AXML

AXML - Provides a simple, minimalistic DOM for working with data stored in an XML document. The API is very similar to LibXML, differing slightly in the handling of text nodes. It is designed with very large documents in mind: nodes are represented in memory efficient Struct objects and it works with either XMLParser or LibXML!

‘AXML’ literally translates into ‘ax XML’ which succinctly describes the occasional feeling of a programmer towards XML or its myriad parsers. AXML won’t solve all your XML woes, but it does make working with XML much less painful.

Features


  • fast: runs on either XMLParser or LibXML

  • lean: as in ‘lines of code’ and as in ‘memory consumption’ (nodes implemented as Struct, children in Array)

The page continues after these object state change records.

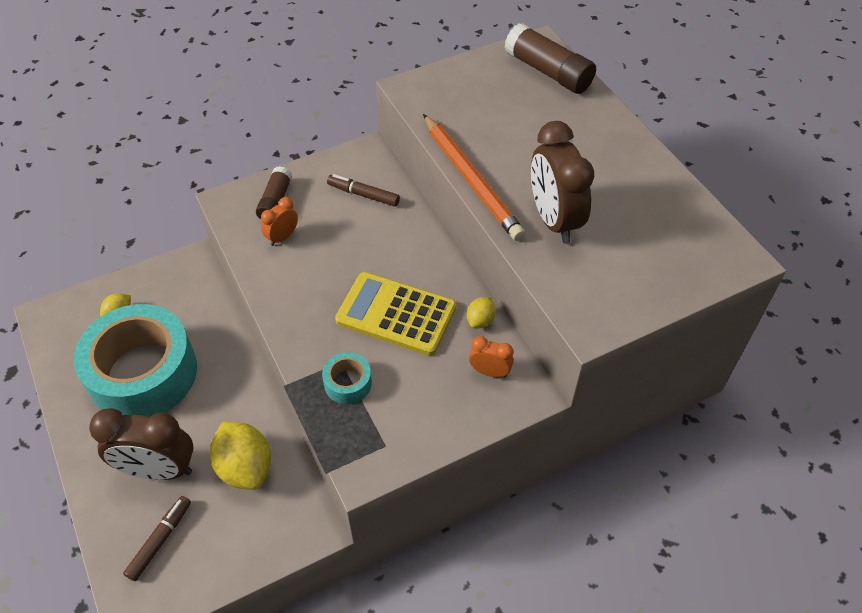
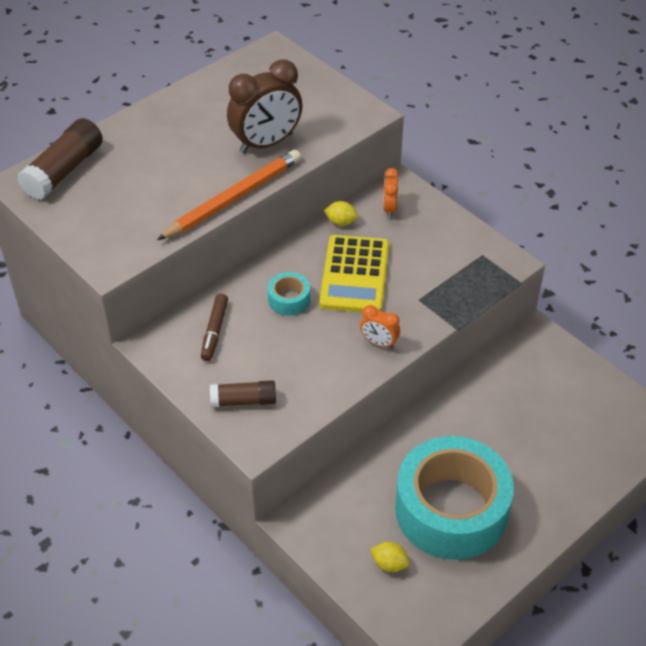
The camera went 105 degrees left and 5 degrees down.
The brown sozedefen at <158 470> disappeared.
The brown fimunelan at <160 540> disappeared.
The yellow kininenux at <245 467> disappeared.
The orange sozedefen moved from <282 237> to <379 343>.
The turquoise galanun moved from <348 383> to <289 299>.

  • *easy to extend*: code your Grandmother could read and understand (if she reads ruby)

  • PLOS: implements a useful subset of libxml methods for near drop in replacement.

Examples


require 'axml'  

# a little example xml string to use
string_or_io = "
<n1>
  <n2 size='big'>
    <n3>words here</n3>
    <n3></n3>
  </n2>
  <n2 size='small'>
    <n3 id='3'></n3>
  </n2>
</n1>
"

### Read a string, io, or file

n1_node = AXML.parse(string_or_io)   
# --or--
n1_node = AXML.parse('path/to/file')

### Access children

n1_node.children # -> [array]
n1_node.each {|child|  # do something with each child }

### Traverse the whole tree structure

n1_node.traverse do |node|
  # pre traversal
end

n1_node.traverse(:post) {|node| # post traversal }

### Get attributes and text

n2_node['size'] == 'big'
n3_node = n2_node.child
n3_node.text    # -> 'words here'
n3_node.content # -> [same]

### Navigate nodes

n2_node = n1_node.child
the_other_n2_node = n2_node.next
the_other_n2_node.next = nil

### Does a little xpath

# find_first (returns the first node)
n3_node = n1_node.find_first('descendant::n3')
other_n3_node = n3_node.find_first('following-sibling::n3')
n1_node.find_first('child::n3')    # -> nil
# also callable as find_first_child and find_first_descendant

# find (returns an array)
n1_node.find('child::n2')          # -> [array of 2 <n2> nodes]
n1_node.find('descendant::n3')     # -> [array of all 3 <n3> nodes]
# also callable as find_child and find_descendant

See ‘specs/axml_spec.rb` for more examples and functionality

Detailed Description


Parses elements, attributes, and text(content), and nothing more. Should be very easy to extend and modify for special cases. It is roughly as fast as libxml, although it currently reads in the entire document first (however, this is memory efficient - nodes are implemented using Struct).

Installation


gem install axml

See Also


If you are parsing HTML or complex word processing documents this is not the parser for you. Try something like hpricot or LibXML.